Selected excerpt:
------------------------

WASHINGTON -- Saying he was denied "a fair hearing" by Congress, ousted HealthSouth chief Richard Scrushy invoked his constitutional privilege Thursday and refused to answer lawmakers' questions in their investigation of the $2.5 billion accounting scandal engulfing the major medical services company.
In testimony, several current and former HealthSouth officials countered his assertion that he was unaware of manipulation of the company's accounts to meet Wall Street's earnings forecasts. They described an atmosphere of intimidation in which high-ranking executives didn't want to hear bad news and employees feared retaliation by their bosses.
Diana Henze, the former assistant vice president for finance, testified that then-chief financial officer William T. Owens learned of her suspicions about accounting fraud in the spring of 1999. Owens is among the 15 former HealthSouth employees who have pleaded guilty to criminal fraud charges.
"Bill said that HealthSouth had to make its numbers or innocent people would lose their jobs and the company would suffer," Henze recounted. "I told Bill that I believed whatever was going on to be fraudulent, and I would not participate in it and wanted no part of it. I also asked him to stop whatever it was they were doing and told him that I was going to keep an eye on it."
Scrushy and the company have been charged with fraud in a civil lawsuit by the Securities and Exchange Commission.
Earlier, Scrushy sat somberly in the front row as members of the House Energy and Commerce Committee's investigative panel denounced his conduct and what they called a massive fraud at HealthSouth that nearly brought it down.

------------------------

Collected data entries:
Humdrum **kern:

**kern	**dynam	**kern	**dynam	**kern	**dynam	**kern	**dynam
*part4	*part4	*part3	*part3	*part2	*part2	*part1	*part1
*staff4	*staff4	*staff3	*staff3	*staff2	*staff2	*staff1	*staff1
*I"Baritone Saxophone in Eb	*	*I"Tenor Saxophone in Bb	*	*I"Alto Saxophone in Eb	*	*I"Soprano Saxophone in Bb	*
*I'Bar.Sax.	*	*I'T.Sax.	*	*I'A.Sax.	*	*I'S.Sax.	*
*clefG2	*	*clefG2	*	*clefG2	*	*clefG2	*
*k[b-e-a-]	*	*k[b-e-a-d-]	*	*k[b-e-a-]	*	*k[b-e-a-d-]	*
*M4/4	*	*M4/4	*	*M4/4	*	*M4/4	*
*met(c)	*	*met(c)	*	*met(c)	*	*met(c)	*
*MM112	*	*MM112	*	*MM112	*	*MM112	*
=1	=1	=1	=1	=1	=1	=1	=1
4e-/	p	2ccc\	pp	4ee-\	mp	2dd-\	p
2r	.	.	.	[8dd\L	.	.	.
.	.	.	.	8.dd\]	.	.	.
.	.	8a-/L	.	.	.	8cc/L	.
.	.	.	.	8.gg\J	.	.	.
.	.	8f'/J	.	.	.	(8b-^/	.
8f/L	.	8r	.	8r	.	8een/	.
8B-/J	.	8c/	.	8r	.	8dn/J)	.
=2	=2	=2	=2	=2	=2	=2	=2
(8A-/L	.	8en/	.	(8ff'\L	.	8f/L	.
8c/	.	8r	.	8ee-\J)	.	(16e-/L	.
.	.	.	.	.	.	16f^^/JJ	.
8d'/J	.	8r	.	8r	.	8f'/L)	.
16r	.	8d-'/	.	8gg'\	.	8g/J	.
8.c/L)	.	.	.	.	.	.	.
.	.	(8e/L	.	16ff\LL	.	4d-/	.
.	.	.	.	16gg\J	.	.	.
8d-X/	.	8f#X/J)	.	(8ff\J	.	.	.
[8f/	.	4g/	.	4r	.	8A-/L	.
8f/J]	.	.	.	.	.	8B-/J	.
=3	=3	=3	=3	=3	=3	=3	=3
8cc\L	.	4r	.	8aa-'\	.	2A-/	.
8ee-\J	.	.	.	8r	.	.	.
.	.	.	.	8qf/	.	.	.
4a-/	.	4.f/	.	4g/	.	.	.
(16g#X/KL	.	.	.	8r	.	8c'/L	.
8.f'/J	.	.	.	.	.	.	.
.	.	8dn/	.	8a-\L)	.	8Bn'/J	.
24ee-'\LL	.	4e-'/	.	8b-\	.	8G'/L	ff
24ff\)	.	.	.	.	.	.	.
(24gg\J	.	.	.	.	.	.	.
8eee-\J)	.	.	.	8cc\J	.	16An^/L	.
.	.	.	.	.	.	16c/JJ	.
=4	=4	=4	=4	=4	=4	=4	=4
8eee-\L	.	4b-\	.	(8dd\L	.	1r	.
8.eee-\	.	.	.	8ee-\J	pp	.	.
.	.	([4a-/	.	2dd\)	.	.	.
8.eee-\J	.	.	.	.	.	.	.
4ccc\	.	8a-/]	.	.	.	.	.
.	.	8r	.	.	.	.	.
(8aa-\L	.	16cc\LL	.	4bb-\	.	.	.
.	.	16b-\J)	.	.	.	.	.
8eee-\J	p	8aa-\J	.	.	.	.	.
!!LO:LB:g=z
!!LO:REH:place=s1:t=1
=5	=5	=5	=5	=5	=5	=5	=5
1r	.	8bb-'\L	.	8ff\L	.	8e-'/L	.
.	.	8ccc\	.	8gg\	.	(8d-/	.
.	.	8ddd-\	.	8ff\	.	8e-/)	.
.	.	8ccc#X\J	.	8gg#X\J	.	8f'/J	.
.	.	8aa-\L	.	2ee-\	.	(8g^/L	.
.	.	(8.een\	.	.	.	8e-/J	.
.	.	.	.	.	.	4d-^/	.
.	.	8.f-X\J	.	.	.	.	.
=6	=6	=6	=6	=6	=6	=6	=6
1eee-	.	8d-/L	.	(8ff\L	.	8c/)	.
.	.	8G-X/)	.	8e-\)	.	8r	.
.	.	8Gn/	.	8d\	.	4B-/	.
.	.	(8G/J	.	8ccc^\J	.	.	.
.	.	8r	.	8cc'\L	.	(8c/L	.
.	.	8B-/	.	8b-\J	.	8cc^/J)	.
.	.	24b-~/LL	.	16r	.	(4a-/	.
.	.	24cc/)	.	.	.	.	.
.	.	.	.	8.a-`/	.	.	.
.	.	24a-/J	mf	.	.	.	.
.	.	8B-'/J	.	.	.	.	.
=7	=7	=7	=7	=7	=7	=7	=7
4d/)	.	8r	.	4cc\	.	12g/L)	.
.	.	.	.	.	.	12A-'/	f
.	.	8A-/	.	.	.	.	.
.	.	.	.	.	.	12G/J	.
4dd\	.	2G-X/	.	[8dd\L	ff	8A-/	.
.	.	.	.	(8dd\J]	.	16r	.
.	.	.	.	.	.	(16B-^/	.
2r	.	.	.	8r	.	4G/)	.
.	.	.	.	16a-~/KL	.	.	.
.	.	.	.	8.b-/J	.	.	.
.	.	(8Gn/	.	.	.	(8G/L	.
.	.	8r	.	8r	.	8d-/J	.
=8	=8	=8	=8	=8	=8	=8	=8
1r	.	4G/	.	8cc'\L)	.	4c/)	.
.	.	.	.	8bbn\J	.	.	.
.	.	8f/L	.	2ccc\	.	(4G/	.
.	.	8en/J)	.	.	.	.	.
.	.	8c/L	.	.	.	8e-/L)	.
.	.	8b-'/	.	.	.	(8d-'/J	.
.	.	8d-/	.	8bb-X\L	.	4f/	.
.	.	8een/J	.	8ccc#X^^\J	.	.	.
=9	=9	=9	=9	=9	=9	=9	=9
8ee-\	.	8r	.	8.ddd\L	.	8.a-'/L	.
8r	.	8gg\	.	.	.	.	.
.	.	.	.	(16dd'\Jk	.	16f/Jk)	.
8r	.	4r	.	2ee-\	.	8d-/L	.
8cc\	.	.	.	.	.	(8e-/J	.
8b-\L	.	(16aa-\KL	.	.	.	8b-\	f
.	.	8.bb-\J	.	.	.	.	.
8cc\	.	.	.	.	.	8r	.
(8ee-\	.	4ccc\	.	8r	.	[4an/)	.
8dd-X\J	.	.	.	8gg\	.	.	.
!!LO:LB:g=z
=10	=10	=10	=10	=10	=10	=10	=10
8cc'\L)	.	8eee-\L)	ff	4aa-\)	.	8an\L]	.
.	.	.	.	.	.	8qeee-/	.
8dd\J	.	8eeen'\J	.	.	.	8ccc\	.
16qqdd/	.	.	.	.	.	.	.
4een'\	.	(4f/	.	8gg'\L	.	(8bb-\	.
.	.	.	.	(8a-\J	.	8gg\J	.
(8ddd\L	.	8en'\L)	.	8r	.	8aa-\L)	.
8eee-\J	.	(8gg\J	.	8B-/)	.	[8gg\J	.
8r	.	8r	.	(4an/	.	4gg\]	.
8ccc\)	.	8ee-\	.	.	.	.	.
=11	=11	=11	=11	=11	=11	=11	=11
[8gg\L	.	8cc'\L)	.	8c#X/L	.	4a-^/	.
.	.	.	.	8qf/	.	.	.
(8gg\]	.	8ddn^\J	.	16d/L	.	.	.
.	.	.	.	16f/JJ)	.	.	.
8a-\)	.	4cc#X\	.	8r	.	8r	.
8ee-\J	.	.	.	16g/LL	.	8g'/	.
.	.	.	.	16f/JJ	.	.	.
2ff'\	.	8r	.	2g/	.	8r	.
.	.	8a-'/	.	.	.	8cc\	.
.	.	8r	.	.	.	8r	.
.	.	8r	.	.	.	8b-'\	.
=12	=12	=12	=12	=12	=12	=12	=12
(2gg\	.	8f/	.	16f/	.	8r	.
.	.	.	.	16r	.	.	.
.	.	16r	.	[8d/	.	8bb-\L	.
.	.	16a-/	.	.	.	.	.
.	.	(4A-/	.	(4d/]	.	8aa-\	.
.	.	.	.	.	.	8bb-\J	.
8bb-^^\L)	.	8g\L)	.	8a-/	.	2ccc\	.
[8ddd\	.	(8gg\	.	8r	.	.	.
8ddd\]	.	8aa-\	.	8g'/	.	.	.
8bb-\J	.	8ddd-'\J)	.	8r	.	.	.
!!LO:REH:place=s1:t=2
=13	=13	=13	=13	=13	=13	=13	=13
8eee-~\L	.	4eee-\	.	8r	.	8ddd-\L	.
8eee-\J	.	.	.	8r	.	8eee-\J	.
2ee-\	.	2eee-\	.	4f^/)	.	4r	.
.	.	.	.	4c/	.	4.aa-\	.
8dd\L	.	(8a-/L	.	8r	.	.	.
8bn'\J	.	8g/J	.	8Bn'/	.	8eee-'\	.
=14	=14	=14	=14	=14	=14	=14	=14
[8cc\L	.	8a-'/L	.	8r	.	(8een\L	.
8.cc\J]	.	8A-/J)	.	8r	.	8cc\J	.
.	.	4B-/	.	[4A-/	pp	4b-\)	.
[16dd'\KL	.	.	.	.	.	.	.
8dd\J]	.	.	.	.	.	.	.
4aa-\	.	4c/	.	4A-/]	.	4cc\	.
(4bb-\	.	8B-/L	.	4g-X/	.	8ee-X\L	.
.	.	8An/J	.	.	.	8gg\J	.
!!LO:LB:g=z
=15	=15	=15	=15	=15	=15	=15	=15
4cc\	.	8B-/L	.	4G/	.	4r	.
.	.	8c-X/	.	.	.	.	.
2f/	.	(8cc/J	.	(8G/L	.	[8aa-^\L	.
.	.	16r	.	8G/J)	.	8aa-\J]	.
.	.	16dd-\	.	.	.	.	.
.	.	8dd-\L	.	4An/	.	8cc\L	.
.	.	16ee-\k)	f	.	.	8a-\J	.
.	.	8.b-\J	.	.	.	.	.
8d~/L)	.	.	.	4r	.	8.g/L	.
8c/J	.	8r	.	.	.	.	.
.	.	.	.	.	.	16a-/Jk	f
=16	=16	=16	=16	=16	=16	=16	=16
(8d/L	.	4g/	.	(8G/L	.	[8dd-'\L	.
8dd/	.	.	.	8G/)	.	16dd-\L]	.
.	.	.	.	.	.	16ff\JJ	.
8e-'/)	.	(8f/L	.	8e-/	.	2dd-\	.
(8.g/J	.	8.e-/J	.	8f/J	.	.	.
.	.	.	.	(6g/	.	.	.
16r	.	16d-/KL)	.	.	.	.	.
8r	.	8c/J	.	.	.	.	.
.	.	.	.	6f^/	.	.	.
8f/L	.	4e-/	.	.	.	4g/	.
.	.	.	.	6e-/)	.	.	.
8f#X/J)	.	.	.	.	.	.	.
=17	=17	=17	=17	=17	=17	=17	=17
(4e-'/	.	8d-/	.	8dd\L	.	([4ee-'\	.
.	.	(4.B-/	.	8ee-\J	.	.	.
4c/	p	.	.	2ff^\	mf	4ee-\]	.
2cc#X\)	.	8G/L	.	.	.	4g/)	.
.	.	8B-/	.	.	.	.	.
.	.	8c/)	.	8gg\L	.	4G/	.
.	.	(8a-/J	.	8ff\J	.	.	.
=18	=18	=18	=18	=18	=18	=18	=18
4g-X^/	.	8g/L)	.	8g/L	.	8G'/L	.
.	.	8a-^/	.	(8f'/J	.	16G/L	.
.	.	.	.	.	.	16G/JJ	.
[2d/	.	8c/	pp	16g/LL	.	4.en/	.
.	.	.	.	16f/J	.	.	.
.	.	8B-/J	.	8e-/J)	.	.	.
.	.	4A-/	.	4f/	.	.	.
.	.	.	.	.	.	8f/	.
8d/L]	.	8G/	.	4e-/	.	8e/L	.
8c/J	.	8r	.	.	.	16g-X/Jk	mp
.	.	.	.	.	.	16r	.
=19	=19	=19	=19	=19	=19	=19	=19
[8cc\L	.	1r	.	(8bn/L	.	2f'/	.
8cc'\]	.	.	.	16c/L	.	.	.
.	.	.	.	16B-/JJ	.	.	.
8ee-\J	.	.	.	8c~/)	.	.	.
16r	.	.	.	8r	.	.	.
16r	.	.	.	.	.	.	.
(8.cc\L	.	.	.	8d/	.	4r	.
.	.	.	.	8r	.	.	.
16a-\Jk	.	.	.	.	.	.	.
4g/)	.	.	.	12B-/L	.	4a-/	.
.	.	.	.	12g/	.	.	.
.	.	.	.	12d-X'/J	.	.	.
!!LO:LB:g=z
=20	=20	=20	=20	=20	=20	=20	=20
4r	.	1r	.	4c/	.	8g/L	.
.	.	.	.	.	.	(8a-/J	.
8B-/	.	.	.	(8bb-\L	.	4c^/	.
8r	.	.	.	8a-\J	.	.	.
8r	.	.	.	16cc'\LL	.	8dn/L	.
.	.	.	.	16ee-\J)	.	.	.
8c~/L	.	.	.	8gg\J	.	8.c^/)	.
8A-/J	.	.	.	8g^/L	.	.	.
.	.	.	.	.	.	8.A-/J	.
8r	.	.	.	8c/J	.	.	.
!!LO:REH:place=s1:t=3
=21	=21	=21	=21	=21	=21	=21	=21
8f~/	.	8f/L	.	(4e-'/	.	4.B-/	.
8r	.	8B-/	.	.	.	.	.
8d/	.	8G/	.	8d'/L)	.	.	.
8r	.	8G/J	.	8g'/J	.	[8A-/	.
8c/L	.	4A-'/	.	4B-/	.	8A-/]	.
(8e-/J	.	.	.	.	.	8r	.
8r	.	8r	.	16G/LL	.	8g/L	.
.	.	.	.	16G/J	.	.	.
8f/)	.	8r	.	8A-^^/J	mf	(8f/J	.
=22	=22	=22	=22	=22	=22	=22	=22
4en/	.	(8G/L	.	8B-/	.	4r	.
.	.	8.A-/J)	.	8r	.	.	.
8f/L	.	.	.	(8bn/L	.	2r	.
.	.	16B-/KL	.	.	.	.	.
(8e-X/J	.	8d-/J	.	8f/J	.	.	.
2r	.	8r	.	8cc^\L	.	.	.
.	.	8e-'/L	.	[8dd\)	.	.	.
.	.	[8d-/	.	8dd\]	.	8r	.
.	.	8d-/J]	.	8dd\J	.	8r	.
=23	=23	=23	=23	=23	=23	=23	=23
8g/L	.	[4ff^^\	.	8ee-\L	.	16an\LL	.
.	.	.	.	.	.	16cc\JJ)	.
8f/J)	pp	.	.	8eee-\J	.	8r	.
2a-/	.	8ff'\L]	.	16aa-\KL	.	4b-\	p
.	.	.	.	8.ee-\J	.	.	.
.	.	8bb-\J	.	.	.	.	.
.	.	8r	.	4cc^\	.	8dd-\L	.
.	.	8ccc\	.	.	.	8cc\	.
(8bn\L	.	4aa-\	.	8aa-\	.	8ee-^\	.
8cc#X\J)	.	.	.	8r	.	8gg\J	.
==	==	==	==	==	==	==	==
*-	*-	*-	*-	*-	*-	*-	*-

------------------------

Task instructions:
Based on the HealthSouth article, answer yes or no to each statement and quote the words that settle it: 1. Scrushy answered the lawmakers' questions. 2. Owens has pleaded guilty to criminal fraud charges. 3. Henze told Owens she would take part in what was going on. The entries are separate material and are not part of the HealthSouth article.

Exercise output:
1. No: "refused to answer lawmakers' questions"
2. Yes: "Owens is among the 15 former HealthSouth employees who have pleaded guilty to criminal fraud charges."
3. No: "I would not participate in it and wanted no part of it."